Oregon math, reading achievement among the nation’s worst, new scores show

Published 8:33 am Wednesday, January 29, 2025

Students walk through a hallway at Sisters Elementary in Sisters in this file photo.

In the latest confirmation that extended pandemic-era school closures took a huge toll on a generation of young Oregonians, new federal test results show the state’s middle and elementary students still lag far behind in reading and math.

Pre-pandemic, Oregon students regularly bested those in other states or at least ranked near national averages on the National Assessment of Education Progress, the only standardized achievement test given to a representative sample of students in all states.

Post-pandemic data, including the 2024 scores released late Tuesday, tells a very different story.

Oregon fourth graders who were tested in early 2024 ranked second worst in the country in math and tied with 10 other states for third worst in reading. Eighth graders tested in the same time period, who are now halfway through their first year in high school, performed far below the national average in math but close to the middle of the pack in reading.

After COVID shuttered schools nationwide in March 2020, Oregon’s mostly remained closed until spring 2021, longer than almost anywhere else in the country. The Oregon fourth graders who took the federal reading and math tests last year had the end of their kindergarten year clipped off, then spent most of first grade learning online, with sparse hours of virtual instruction.

But students have been back to in-person learning since fall 2021. And Oregon’s 197 school districts shared more than a billion dollars in federal pandemic aid to help their students readjust emotionally and recover academically.

That money is now gone, however, and the state’s children haven’t caught up. Struggling fourth grade readers were further behind in 2024 than previous fourth graders, now in seventh grade, were in 2022, the federal tests found.

Those tests, dubbed “the Nation’s Report Card” because they allow state-by-state comparisons over time in a way that other testing data does not, offer a window into classrooms but not a complete picture of student learning. National educational experts said Tuesday they hope the results can highlight successes that can be replicated elsewhere and spotlight areas where more focus is needed.

The results show that Oregon’s current fifth graders posted bottom-of-the-barrel math scores that were measurably worse than those in 45 other states, better only than New Mexico’s and statistically unchanged from the last time their age group was tested, in spring of 2022.

Even more worrisome: A full third of Oregon’s then-fourth graders who took the federal test scored “below basic” on the math section, meaning that they could not complete foundational tasks like identifying whole numbers on a number line or locate the lines of symmetry in shapes like triangles and rhombuses. Nationwide, a quarter of students scored “below basic.”

Reading test results were even more alarming for the fourth graders.

Forty-eight percent scored “below basic” in reading, meaning that they could not yet determine the sequence of events described in a passage, nor could they fully determine the meaning of a familiar word using context clues. The national average was 41%.

The fourth grade reading scores were below those in 38 other states, similar to those in 11 others and better only than New Mexico and Alaska. Their average scores were below where they were in 2022.

In a call with reporters on Tuesday, Peggy Carr, commissioner of the National Center for Education Statistics, made it clear that Oregon was not alone. What recovery is evident is being driven by higher-performing students, she said, even as huge swaths of their classmates seem stuck, despite a nationwide push to expand small group tutoring and revamp the way younger students are taught to read.
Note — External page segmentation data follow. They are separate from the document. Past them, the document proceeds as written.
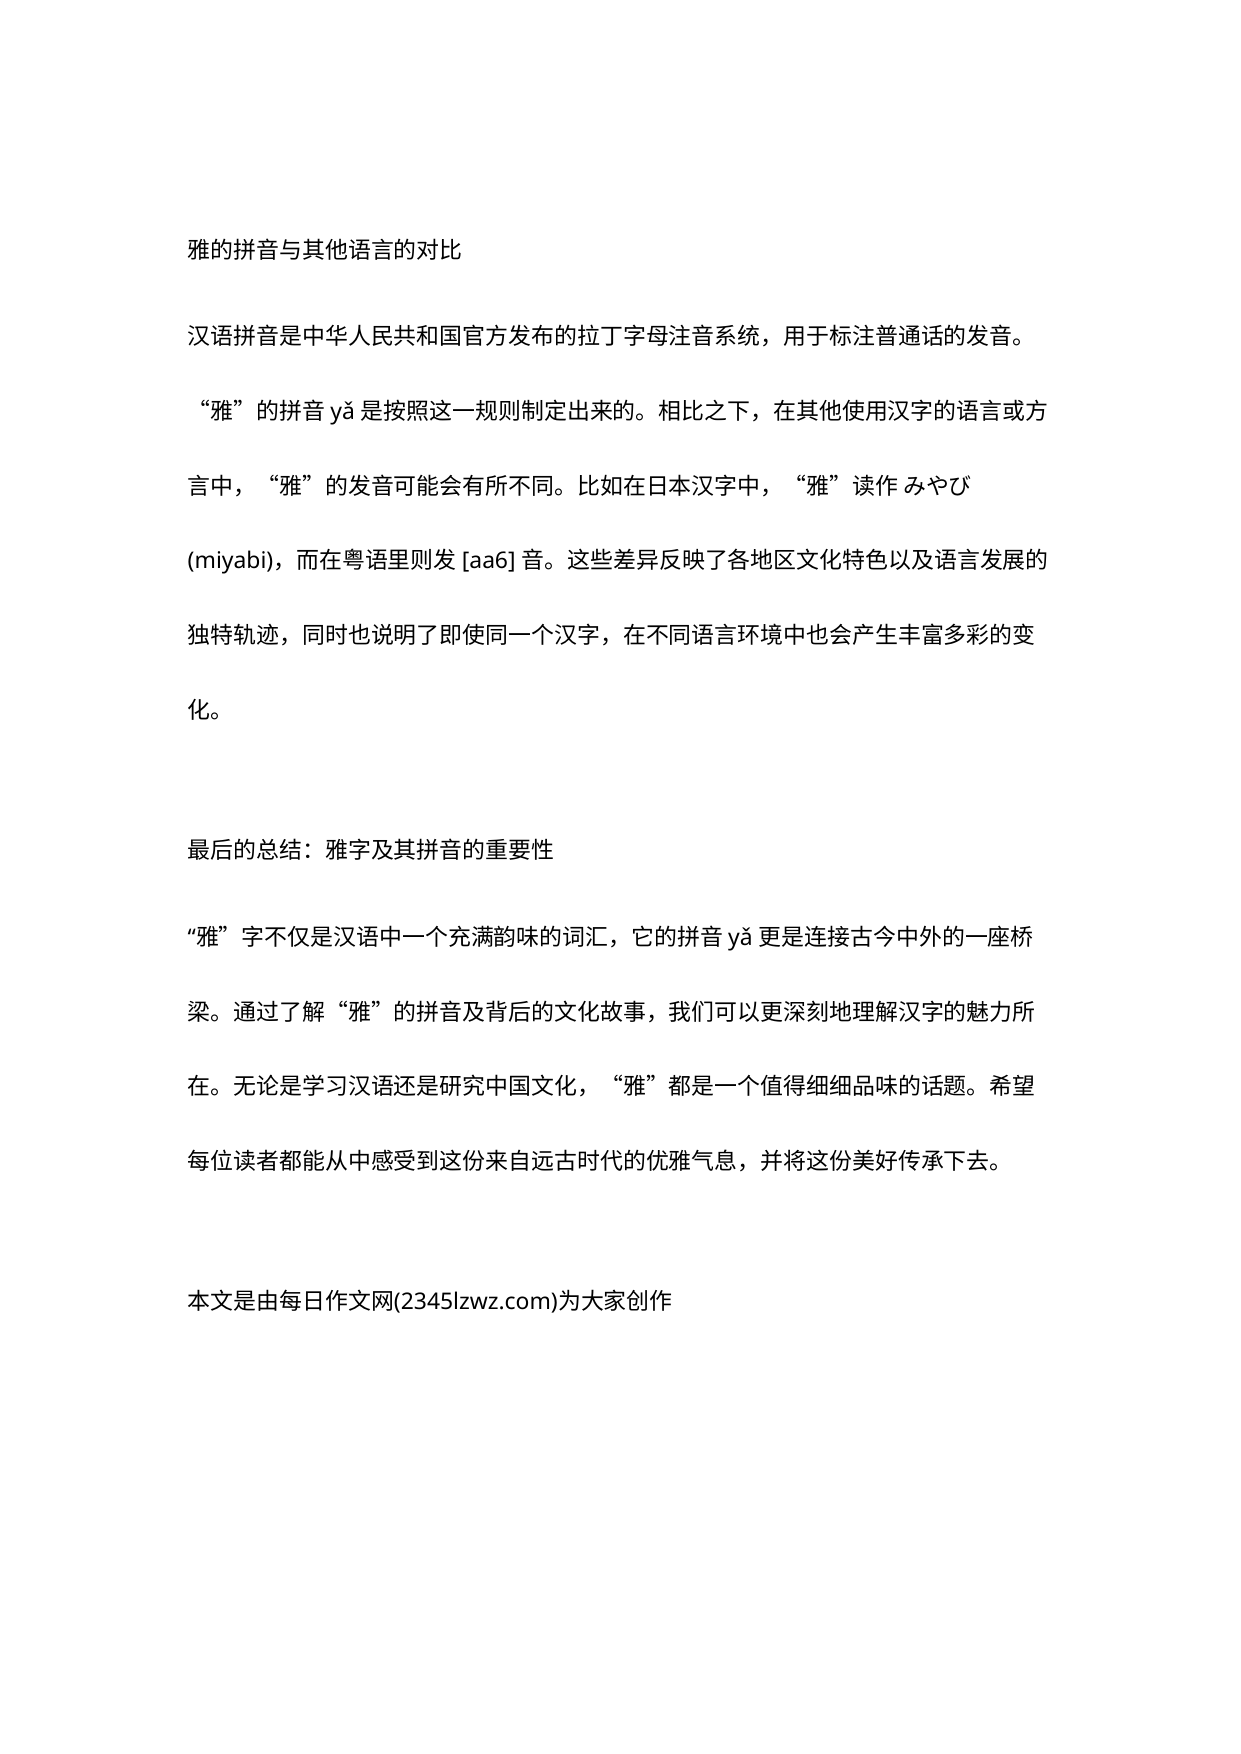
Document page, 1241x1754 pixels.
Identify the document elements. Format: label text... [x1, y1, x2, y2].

text “雅”字不仅是汉语中一个充满韵味的词汇，它的拼音 yǎ 更是连接古今中外的一座桥梁。通过了解“雅”的拼音及背后的文化故事，我们可以更深刻地理解汉字的魅力所在。无论是学习汉语还是研究中国文化，“雅”都是一个值得细细品味的话题。希望每位读者都能从中感受到这份来自远古时代的优雅气息，并将这份美好传承下去。 [187, 903, 1053, 1192]
text 雅的拼音与其他语言的对比 [187, 216, 1053, 281]
text 最后的总结：雅字及其拼音的重要性 [187, 816, 1053, 881]
text 本文是由每日作文网(2345lzwz.com)为大家创作 [187, 1267, 1053, 1332]
text 汉语拼音是中华人民共和国官方发布的拉丁字母注音系统，用于标注普通话的发音。“雅”的拼音 yǎ 是按照这一规则制定出来的。相比之下，在其他使用汉字的语言或方言中，“雅”的发音可能会有所不同。比如在日本汉字中，“雅”读作 みやび (miyabi)，而在粤语里则发 [aa6] 音。这些差异反映了各地区文化特色以及语言发展的独特轨迹，同时也说明了即使同一个汉字，在不同语言环境中也会产生丰富多彩的变化。 [187, 302, 1053, 741]
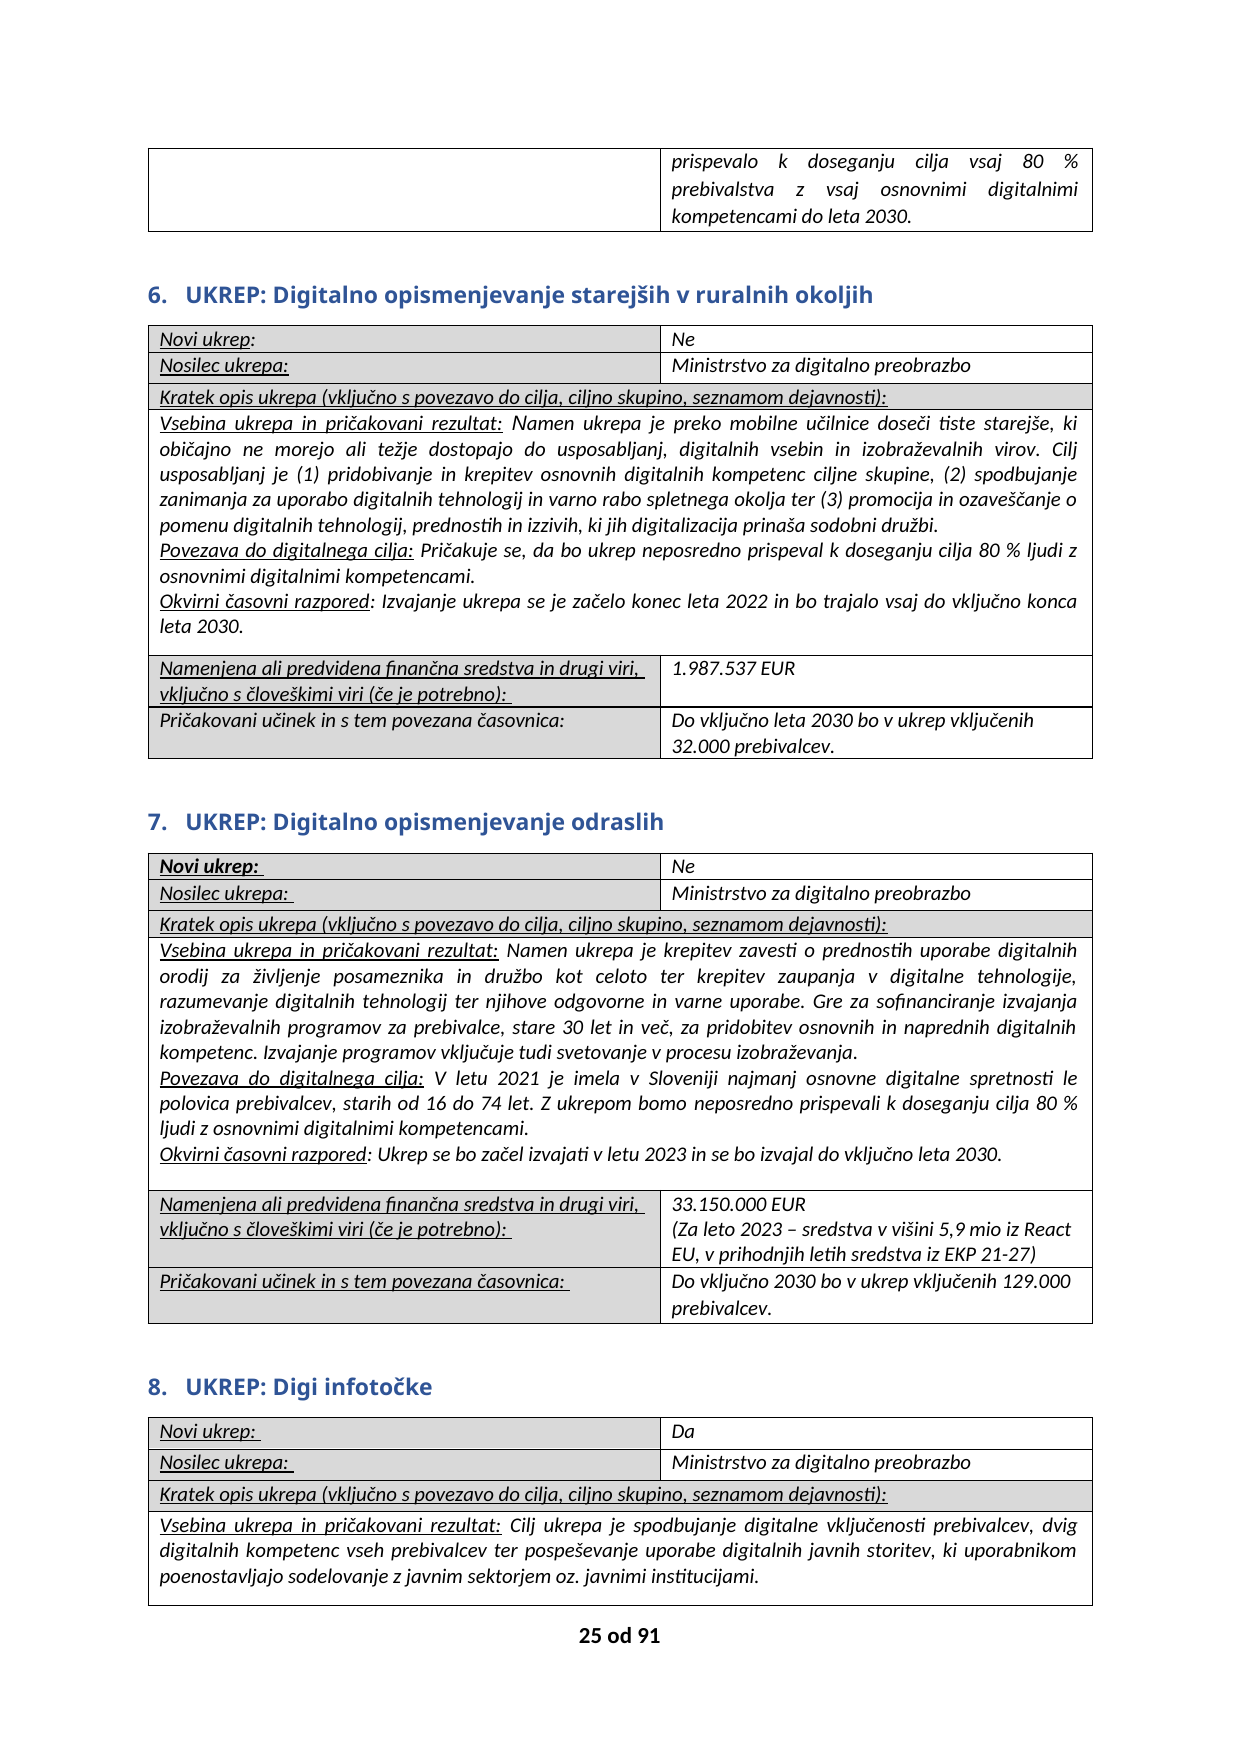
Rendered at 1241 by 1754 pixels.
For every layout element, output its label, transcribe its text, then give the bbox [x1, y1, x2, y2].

table_cell Ministrstvo za digitalno preobrazbo [661, 880, 1092, 910]
table_cell Ministrstvo za digitalno preobrazbo [661, 1450, 1092, 1480]
table_cell Ministrstvo za digitalno preobrazbo [661, 353, 1092, 383]
table_cell Namenjena ali predvidena finančna sredstva in drugi viri, vključno s človeškimi viri (če je potrebno): [149, 656, 660, 706]
subtitle UKREP: Digitalno opismenjevanje starejših v ruralnih okoljih [148, 279, 1093, 310]
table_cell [149, 1512, 1092, 1605]
table_cell Pričakovani učinek in s tem povezana časovnica: [149, 708, 660, 758]
subtitle UKREP: Digitalno opismenjevanje odraslih [148, 806, 1093, 837]
table_cell Do vključno leta 2030 bo v ukrep vključenih 32.000 prebivalcev. [661, 708, 1092, 758]
table_cell Pričakovani učinek in s tem povezana časovnica: [149, 1268, 660, 1323]
table_header Ne [661, 854, 1092, 879]
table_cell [661, 149, 1092, 231]
table_header Novi ukrep: [149, 326, 660, 352]
table_header Novi ukrep: [149, 854, 660, 879]
table_cell Namenjena ali predvidena finančna sredstva in drugi viri, vključno s človeškimi viri (če je potrebno): [149, 1191, 660, 1267]
table_cell Vsebina ukrepa in pričakovani rezultat: Namen ukrepa je preko mobilne učilnice doseči tiste starejše, ki običajno ne morejo ali težje dostopajo do usposabljanj, digitalnih vsebin in izobraževalnih virov. Cilj usposabljanj je (1) pridobivanje in krepitev osnovnih digitalnih kompetenc ciljne skupine, (2) spodbujanje zanimanja za uporabo digitalnih tehnologij in varno rabo spletnega okolja ter (3) promocija in ozaveščanje o pomenu digitalnih tehnologij, prednostih in izzivih, ki jih digitalizacija prinaša sodobni družbi. Povezava do digitalnega cilja: Pričakuje se, da bo ukrep neposredno prispeval k doseganju cilja 80 % ljudi z osnovnimi digitalnimi kompetencami. Okvirni časovni razpored: Izvajanje ukrepa se je začelo konec leta 2022 in bo trajalo vsaj do vključno konca leta 2030. [149, 410, 1092, 654]
table_cell Kratek opis ukrepa (vključno s povezavo do cilja, ciljno skupino, seznamom dejavnosti): [149, 384, 1092, 409]
table_header Novi ukrep: [149, 1418, 660, 1448]
table_header Da [661, 1418, 1092, 1448]
table_cell Do vključno 2030 bo v ukrep vključenih 129.000 prebivalcev. [661, 1268, 1092, 1323]
table_cell Nosilec ukrepa: [149, 353, 660, 383]
table_cell Nosilec ukrepa: [149, 880, 660, 910]
subtitle UKREP: Digi infotočke [148, 1371, 1093, 1402]
table_cell Kratek opis ukrepa (vključno s povezavo do cilja, ciljno skupino, seznamom dejavnosti): [149, 911, 1092, 937]
table_cell 1.987.537 EUR [661, 656, 1092, 706]
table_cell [149, 149, 660, 231]
table_cell Nosilec ukrepa: [149, 1450, 660, 1480]
table_cell Vsebina ukrepa in pričakovani rezultat: Namen ukrepa je krepitev zavesti o prednostih uporabe digitalnih orodij za življenje posameznika in družbo kot celoto ter krepitev zaupanja v digitalne tehnologije, razumevanje digitalnih tehnologij ter njihove odgovorne in varne uporabe. Gre za sofinanciranje izvajanja izobraževalnih programov za prebivalce, stare 30 let in več, za pridobitev osnovnih in naprednih digitalnih kompetenc. Izvajanje programov vključuje tudi svetovanje v procesu izobraževanja. Povezava do digitalnega cilja: V letu 2021 je imela v Sloveniji najmanj osnovne digitalne spretnosti le polovica prebivalcev, starih od 16 do 74 let. Z ukrepom bomo neposredno prispevali k doseganju cilja 80 % ljudi z osnovnimi digitalnimi kompetencami. Okvirni časovni razpored: Ukrep se bo začel izvajati v letu 2023 in se bo izvajal do vključno leta 2030. [149, 938, 1092, 1190]
table_cell Kratek opis ukrepa (vključno s povezavo do cilja, ciljno skupino, seznamom dejavnosti): [149, 1481, 1092, 1511]
table_header Ne [661, 326, 1092, 352]
table_cell 33.150.000 EUR (Za leto 2023 – sredstva v višini 5,9 mio iz React EU, v prihodnjih letih sredstva iz EKP 21-27) [661, 1191, 1092, 1267]
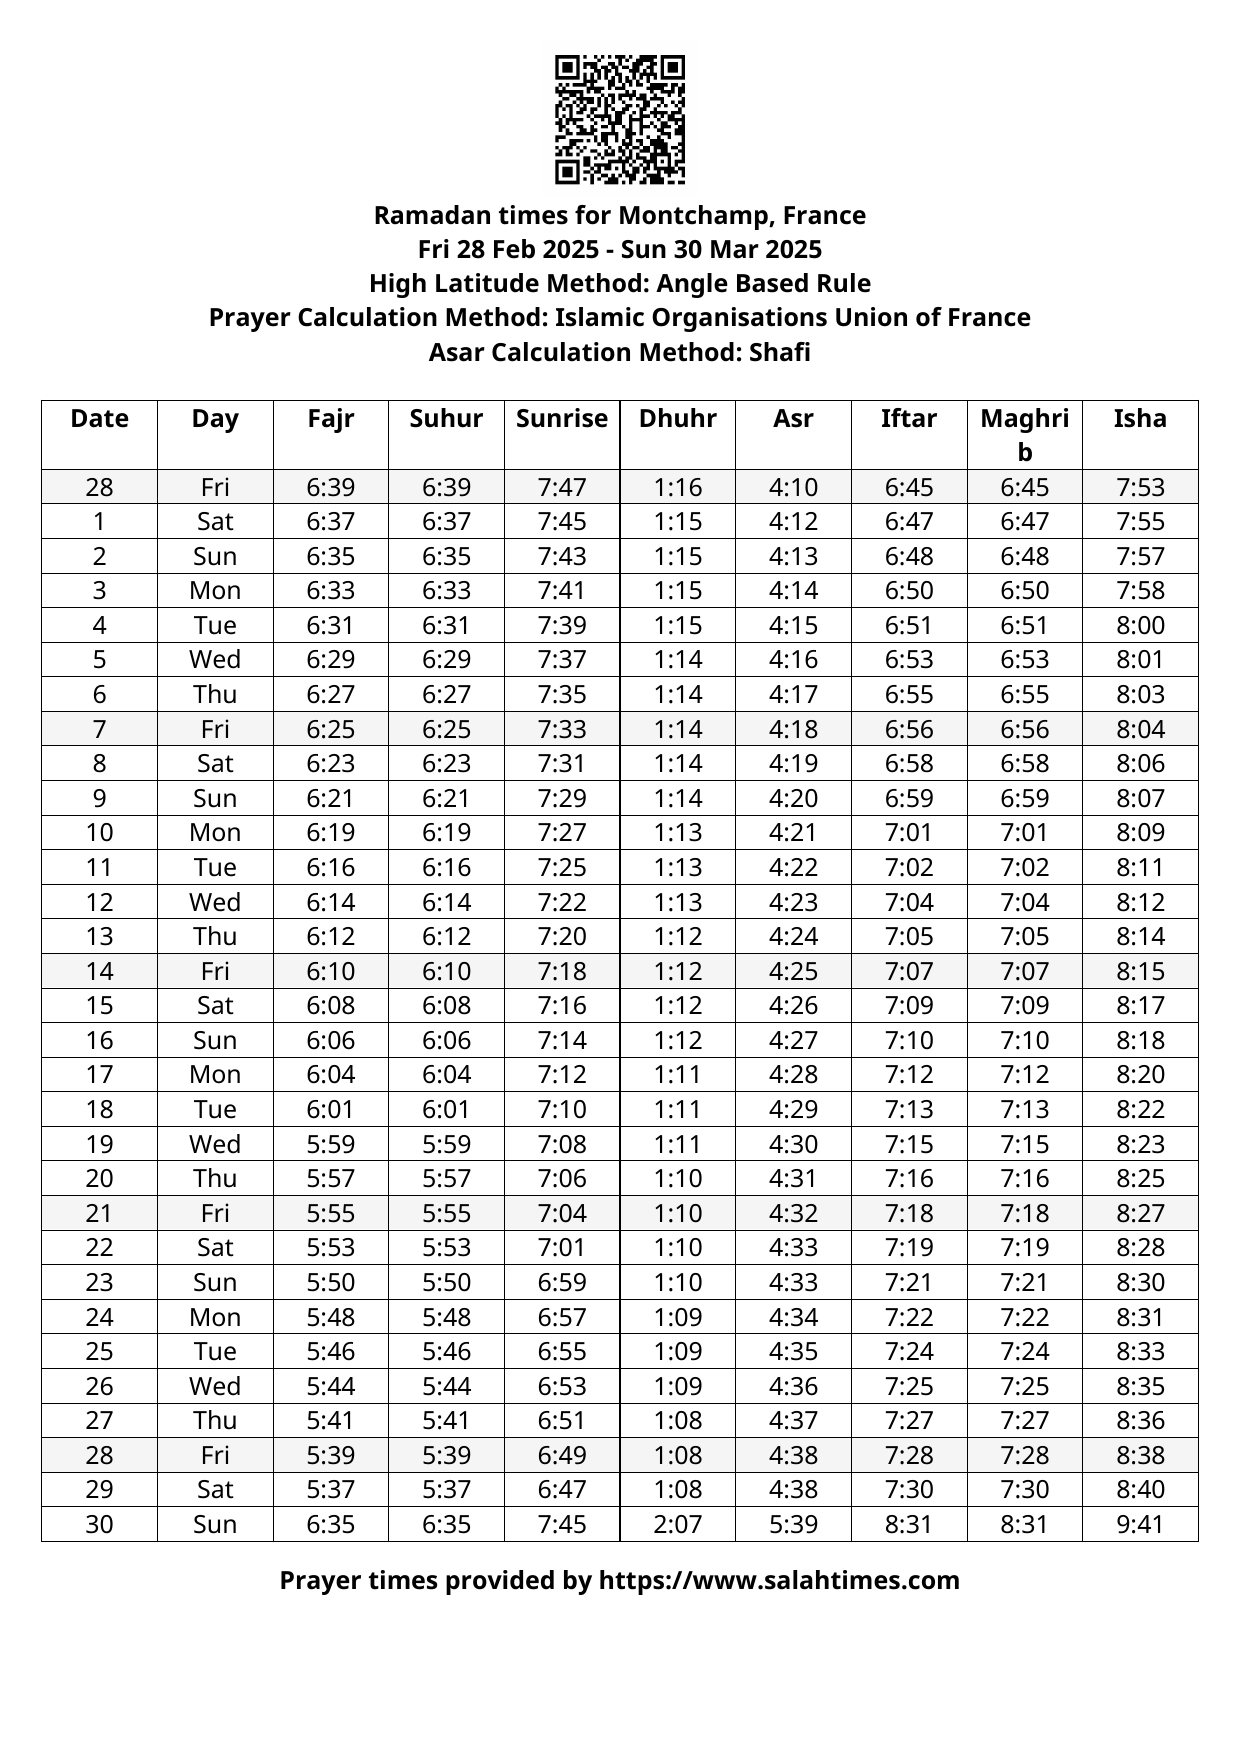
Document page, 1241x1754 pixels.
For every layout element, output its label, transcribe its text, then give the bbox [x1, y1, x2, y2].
“The Nation’s Report Card is out and the news is not good,” Carr said. “Lower performing students are struggling, especially in reading. In eighth grade math, the gap (between the highest and the lowest performing students) is the widest it has ever been.”

Progress is not impossible, Carr said. Some urban school districts, including Atlanta, bucked the trends. And in Louisiana, fourth grade students across all proficiency levels posted better results than before the pandemic; the same is true in Alabama in math.

Oregon’s eighth grade trend lines in reading were also worrisome. Some 45% of the state’s test-takers scored below “basic,”compared to 41% nationwide. That means that they struggled with basic literary skills, like identifying the main idea or character traits from an excerpt. Twenty-five years ago, 30% of the state’s eighth graders tested at below basic levels on the federal tests.

Only New Mexico, Alabama, West Virginia and Delaware posted eighth grade reading scores significantly below Oregon’s.

Across both grade levels, one of the broadest predictors of how an Oregon student might score is their family income level, regardless of their demographic background. Students from low-income families had average scores between 25 and 31 points lower than students whose families were deemed financially stable. Thirty points represents roughly the difference between scoring “below basic” and “basic” or scoring “basic” versus “proficient” for one’s grade level.

The federal tests do not show results for Black and Indigenous students in Oregon, because too few of them are tested for conclusions to be statistically accurate. But Hispanic students across the two grade levels scored between 21 and 31 points lower than their white counterparts.

Charlene Williams, Oregon’s state schools chief, acknowledged the disappointing results Tuesday and said the state will try to address the disparities by “doubling down on efforts that we know from research help move the needle.” She cited spending on programs designed to keep ninth graders on track for graduation, summer school and curriculum updates as examples.